Spanning the East River, between the boroughs of Brooklyn and Manhattan, the architectural grace and strength of the Brooklyn Bridge has been an inspiration to artists of all disciplines. Since its completion in 1883, numerous poets have paid tribute to the bridge and its neo-Gothic towers and lacework of steel wire.
Beat writer Jack Kerouac, in his "Brooklyn Bridge Blues," and Russian master Vladimir Mayakovsky in "Brooklyn Bridge," both wrote about themselves in the midst of the sociological swirl that surrounds the bridge. To Marianne Moore, the bridge was a piece of art. Its cables and caissons inspired the remarkable "Granite and Steel," in which she described the bridge as a:
way out; way in; romantic passageway
first seen by the eye of the mind,
then by the eye. O steel! O stone!
Climactic ornament, a double rainbow...
Hart Crane, who in his short life produced some of the twentieth century’s most layered and baroque poetry, was enthralled by the bridge and spent years on his book-length series of poems, The Bridge, which Harold Bloom called a “visionary epic.” The opening piece, "To Brooklyn Bridge," spirals with spiritual exaltation, such as:
O harp and altar, of the fury fused,
(How could mere toil align thy choiring strings!)
Terrific threshold of the prophet's pledge,
Prayer of pariah, and the lover's cry,—
Again the traffic lights that skim thy swift
Unfractioned idiom, immaculate sigh of stars,
Beading thy path—condense eternity:
And we have seen night lifted in thine arms.

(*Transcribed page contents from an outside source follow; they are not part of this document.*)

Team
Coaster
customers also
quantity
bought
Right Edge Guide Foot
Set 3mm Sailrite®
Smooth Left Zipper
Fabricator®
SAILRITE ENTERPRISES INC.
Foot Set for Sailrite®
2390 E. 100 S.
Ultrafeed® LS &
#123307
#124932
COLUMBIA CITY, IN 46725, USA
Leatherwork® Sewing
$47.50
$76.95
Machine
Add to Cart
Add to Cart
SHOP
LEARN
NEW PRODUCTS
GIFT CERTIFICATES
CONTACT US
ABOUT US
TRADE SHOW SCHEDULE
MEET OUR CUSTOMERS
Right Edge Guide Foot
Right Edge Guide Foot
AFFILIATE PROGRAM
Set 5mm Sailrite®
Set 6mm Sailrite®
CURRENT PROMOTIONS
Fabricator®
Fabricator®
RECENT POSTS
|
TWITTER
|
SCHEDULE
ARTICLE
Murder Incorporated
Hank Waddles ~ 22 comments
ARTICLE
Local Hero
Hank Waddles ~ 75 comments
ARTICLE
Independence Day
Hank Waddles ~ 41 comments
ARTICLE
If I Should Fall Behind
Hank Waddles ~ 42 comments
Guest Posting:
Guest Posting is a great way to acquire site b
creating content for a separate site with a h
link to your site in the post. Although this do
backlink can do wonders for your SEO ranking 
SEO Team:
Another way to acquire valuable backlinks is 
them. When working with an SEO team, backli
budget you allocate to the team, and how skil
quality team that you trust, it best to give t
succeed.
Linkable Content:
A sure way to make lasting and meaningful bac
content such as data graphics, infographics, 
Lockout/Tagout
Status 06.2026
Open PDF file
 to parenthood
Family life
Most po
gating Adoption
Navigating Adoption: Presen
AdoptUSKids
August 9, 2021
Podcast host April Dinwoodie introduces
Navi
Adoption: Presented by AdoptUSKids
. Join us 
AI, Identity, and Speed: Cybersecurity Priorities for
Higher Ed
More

In 1878, Walt Whitman returned to his beloved city and saw the nearly complete bridge. He declared the visit provided "the best, most effective medicine my soul has yet partaken—the grandest physical habitat and surroundings of land and water the globe affords—namely, Manhattan island and Brooklyn, which the future shall join in one city—city of superb democracy, amid superb surroundings."
Though written before the bridge was built, Whitman's poem "Crossing Brooklyn Ferry" depicts the East River passage from the Fulton Ferry Landing, where the bridge’s anchorage now stands. It is a poem about traversing many boundaries, both physical and metaphysical. This experience is most fully realized each spring, when Poets House hosts its Bridge Walk. Just before sunset, scores of poetry lovers gather on the Manhattan side of the bridge and walk across en masse while reading poems about the bridge and the city. Once the group reaches the Fulton Ferry Landing, they listen to the entirety of "Crossing Brooklyn Ferry" read aloud as the sun sets behind the stunning arc of the bridge.